In this research, the reason for inefficiency came from the infrastructure, and the connectivity in each of the countries, which have excess input on the number of infrastructure and connectivity, but is underutilized for transport and the effect on the GDP of trade and amount of import and exports. Hence, the countries need to perform by increasing utilization of infrastructures and connectivity. Alternatively, based on the DEA approach, each country should be reducing the number of infrastructures and lowering the connectivity for the same value of trade. However, the realistic basic infrastructures can not be removed, but can be improved for the most utilization. Furthermore, this research suggests that the inefficient countries have an advantage in the land (road and rail) border and connectivity. So they need to use the benefit of infrastructures and connectivity to drive the numbers of GDP of transport, including the numbers of imports and exports. It should also increase the operation, and support multimodal transport to improve connectivity and trade.

5. Conclusions

This study attempts to measure the performance of infrastructure connectivity in the RCEP, and provides suggestions for improving their efficiency. In the infrastructure, connectivity has been applied with the “intermodal and multimodal concept” to consider the connection of infrastructures and transport. The type of the concept was generated in infrastructures (number of ports, rail range, and road network), and connectivity (number of land borders, number of the maritime border, number of cross border points, railway linkage with other countries, number of port connect with railway and number of port connect with road). The output factors are most related to trade and economics as GDP, transport, import, and export volume. However, most of the research was related only to the performance of infrastructure efficiency such as port, airport and railway performance. In this study, the infrastructure connectivity applied the “intermodal and multimodal transport concept” with trade in the RCEP, which measures the overall efficiency. Furthermore, the study applied DEA to measure the efficiencies. Then, the results are generated and scale efficiencies to improve the inappropriate performance and inefficiency of connectivity by demonstrating VRS and DRS.

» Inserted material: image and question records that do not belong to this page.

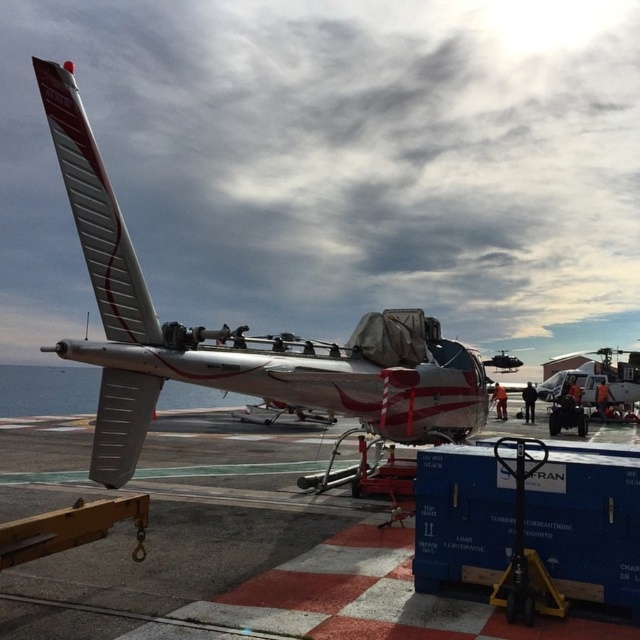
You are a maintenance worker standing on the smooth concrete tarmac at center and need to reach the silver metallic airplane at center. Which direction should you move to get closer to the airplane?

Since the smooth concrete tarmac at center is closer to the viewer than the silver metallic airplane at center, you should move forward towards the airplane to get closer.

You are a maintenance worker at the heliport. You need to place a new equipment box on the smooth concrete tarmac at center. The equipment box is 1.2 meters tall. Will the silver metallic airplane at center block the sunlight from reaching the box if placed there?

The smooth concrete tarmac at center has a lesser height compared to silver metallic airplane at center. Since the airplane is taller, it may cast a shadow over the tarmac, potentially blocking sunlight from reaching the equipment box placed there.

You are a technician standing at the point labeled as point [214,376]. You need to reach point [381,548] to inspect a part of the helicopter. Is the path clear between these two points?

Point [381,548] is in front of point [214,376], so the path is clear between these two points.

Based on the analysis results, the efficiencies of infrastructures connectivity showed that ten countries: Australia, Brunei-Darussalam, China, Indonesia, Japan, Laos, Malaysia, Philippines, Singapore, and South Korea, were efficient in terms of infrastructures connectivity given to trade, because they utilize their infrastructures and benefit of connectivity to support international trade more effectively. Whereas, Cambodia, Myanmar, New Zealand, Thailand, and Vietnam were inefficient. The study suggests these countries’ efficiency improve by reducing the number of infrastructures and connectivity points to receive the same output by closing some border or temporary closed some infrastructures such port or railway following with the suggestion of DEA approach. In realistically, the author suggest to retain the same quantity and quality of infrastructures and connectivity points. But each country should utilize an infrastructure and trade potential for more efficiency. In addition, the negative influence on infrastructures and connectivity performance will limit driving trade performance and impact on freight flow. Moreover, a chance to expand more networks, cross border points, and improve connectivity might increase the GDP and volume of import and export.